» **Your task**: Please repeat the records, word for word and without gaps.

Top of Records for the exercise

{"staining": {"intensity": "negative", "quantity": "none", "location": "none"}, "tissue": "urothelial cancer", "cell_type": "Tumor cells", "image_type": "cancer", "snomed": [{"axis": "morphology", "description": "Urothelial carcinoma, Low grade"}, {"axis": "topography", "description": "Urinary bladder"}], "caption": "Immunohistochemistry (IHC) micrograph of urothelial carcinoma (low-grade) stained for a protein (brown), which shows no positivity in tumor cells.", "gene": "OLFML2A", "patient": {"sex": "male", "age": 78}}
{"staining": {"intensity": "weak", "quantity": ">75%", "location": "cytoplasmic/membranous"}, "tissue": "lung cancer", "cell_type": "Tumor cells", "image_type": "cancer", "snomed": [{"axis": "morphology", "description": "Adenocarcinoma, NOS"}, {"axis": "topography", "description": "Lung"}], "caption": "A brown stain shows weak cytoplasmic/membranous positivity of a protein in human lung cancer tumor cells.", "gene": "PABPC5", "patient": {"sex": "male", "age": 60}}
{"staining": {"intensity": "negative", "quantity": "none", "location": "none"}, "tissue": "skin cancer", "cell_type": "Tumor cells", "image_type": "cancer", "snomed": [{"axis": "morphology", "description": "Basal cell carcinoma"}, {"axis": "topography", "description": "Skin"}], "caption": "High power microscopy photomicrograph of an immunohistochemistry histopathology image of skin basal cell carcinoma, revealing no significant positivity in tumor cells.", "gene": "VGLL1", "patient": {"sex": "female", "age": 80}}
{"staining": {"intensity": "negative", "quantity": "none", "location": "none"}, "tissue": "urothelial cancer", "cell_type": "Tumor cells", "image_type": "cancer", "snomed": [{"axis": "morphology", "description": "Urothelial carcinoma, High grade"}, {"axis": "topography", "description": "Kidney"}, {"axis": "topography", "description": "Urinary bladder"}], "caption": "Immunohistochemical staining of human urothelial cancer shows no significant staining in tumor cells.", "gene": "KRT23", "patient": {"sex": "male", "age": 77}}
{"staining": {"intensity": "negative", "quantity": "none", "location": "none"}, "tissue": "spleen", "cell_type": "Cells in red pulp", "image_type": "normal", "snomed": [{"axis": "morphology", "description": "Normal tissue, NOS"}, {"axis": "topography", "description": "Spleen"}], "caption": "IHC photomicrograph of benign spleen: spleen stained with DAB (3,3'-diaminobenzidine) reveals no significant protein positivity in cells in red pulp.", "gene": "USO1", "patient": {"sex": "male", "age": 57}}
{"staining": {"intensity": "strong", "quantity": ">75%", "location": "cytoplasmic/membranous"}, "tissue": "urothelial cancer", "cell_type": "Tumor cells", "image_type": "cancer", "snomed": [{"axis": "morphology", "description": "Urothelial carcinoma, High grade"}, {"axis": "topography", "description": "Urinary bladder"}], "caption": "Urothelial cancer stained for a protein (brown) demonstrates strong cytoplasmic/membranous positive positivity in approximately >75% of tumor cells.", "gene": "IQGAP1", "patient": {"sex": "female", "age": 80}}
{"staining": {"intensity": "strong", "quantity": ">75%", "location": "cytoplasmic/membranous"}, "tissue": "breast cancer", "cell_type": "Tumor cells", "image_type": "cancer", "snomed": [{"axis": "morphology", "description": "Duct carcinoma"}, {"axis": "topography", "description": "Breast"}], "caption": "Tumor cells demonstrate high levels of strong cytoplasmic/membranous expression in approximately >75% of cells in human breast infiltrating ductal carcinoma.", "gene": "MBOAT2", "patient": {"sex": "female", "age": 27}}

Bottom of Records for the exercise

» **Answer section**:
{"staining": {"intensity": "negative", "quantity": "none", "location": "none"}, "tissue": "urothelial cancer", "cell_type": "Tumor cells", "image_type": "cancer", "snomed": [{"axis": "morphology", "description": "Urothelial carcinoma, Low grade"}, {"axis": "topography", "description": "Urinary bladder"}], "caption": "Immunohistochemistry (IHC) micrograph of urothelial carcinoma (low-grade) stained for a protein (brown), which shows no positivity in tumor cells.", "gene": "OLFML2A", "patient": {"sex": "male", "age": 78}}
{"staining": {"intensity": "weak", "quantity": ">75%", "location": "cytoplasmic/membranous"}, "tissue": "lung cancer", "cell_type": "Tumor cells", "image_type": "cancer", "snomed": [{"axis": "morphology", "description": "Adenocarcinoma, NOS"}, {"axis": "topography", "description": "Lung"}], "caption": "A brown stain shows weak cytoplasmic/membranous positivity of a protein in human lung cancer tumor cells.", "gene": "PABPC5", "patient": {"sex": "male", "age": 60}}
{"staining": {"intensity": "negative", "quantity": "none", "location": "none"}, "tissue": "skin cancer", "cell_type": "Tumor cells", "image_type": "cancer", "snomed": [{"axis": "morphology", "description": "Basal cell carcinoma"}, {"axis": "topography", "description": "Skin"}], "caption": "High power microscopy photomicrograph of an immunohistochemistry histopathology image of skin basal cell carcinoma, revealing no significant positivity in tumor cells.", "gene": "VGLL1", "patient": {"sex": "female", "age": 80}}
{"staining": {"intensity": "negative", "quantity": "none", "location": "none"}, "tissue": "urothelial cancer", "cell_type": "Tumor cells", "image_type": "cancer", "snomed": [{"axis": "morphology", "description": "Urothelial carcinoma, High grade"}, {"axis": "topography", "description": "Kidney"}, {"axis": "topography", "description": "Urinary bladder"}], "caption": "Immunohistochemical staining of human urothelial cancer shows no significant staining in tumor cells.", "gene": "KRT23", "patient": {"sex": "male", "age": 77}}
{"staining": {"intensity": "negative", "quantity": "none", "location": "none"}, "tissue": "spleen", "cell_type": "Cells in red pulp", "image_type": "normal", "snomed": [{"axis": "morphology", "description": "Normal tissue, NOS"}, {"axis": "topography", "description": "Spleen"}], "caption": "IHC photomicrograph of benign spleen: spleen stained with DAB (3,3'-diaminobenzidine) reveals no significant protein positivity in cells in red pulp.", "gene": "USO1", "patient": {"sex": "male", "age": 57}}
{"staining": {"intensity": "strong", "quantity": ">75%", "location": "cytoplasmic/membranous"}, "tissue": "urothelial cancer", "cell_type": "Tumor cells", "image_type": "cancer", "snomed": [{"axis": "morphology", "description": "Urothelial carcinoma, High grade"}, {"axis": "topography", "description": "Urinary bladder"}], "caption": "Urothelial cancer stained for a protein (brown) demonstrates strong cytoplasmic/membranous positive positivity in approximately >75% of tumor cells.", "gene": "IQGAP1", "patient": {"sex": "female", "age": 80}}
{"staining": {"intensity": "strong", "quantity": ">75%", "location": "cytoplasmic/membranous"}, "tissue": "breast cancer", "cell_type": "Tumor cells", "image_type": "cancer", "snomed": [{"axis": "morphology", "description": "Duct carcinoma"}, {"axis": "topography", "description": "Breast"}], "caption": "Tumor cells demonstrate high levels of strong cytoplasmic/membranous expression in approximately >75% of cells in human breast infiltrating ductal carcinoma.", "gene": "MBOAT2", "patient": {"sex": "female", "age": 27}}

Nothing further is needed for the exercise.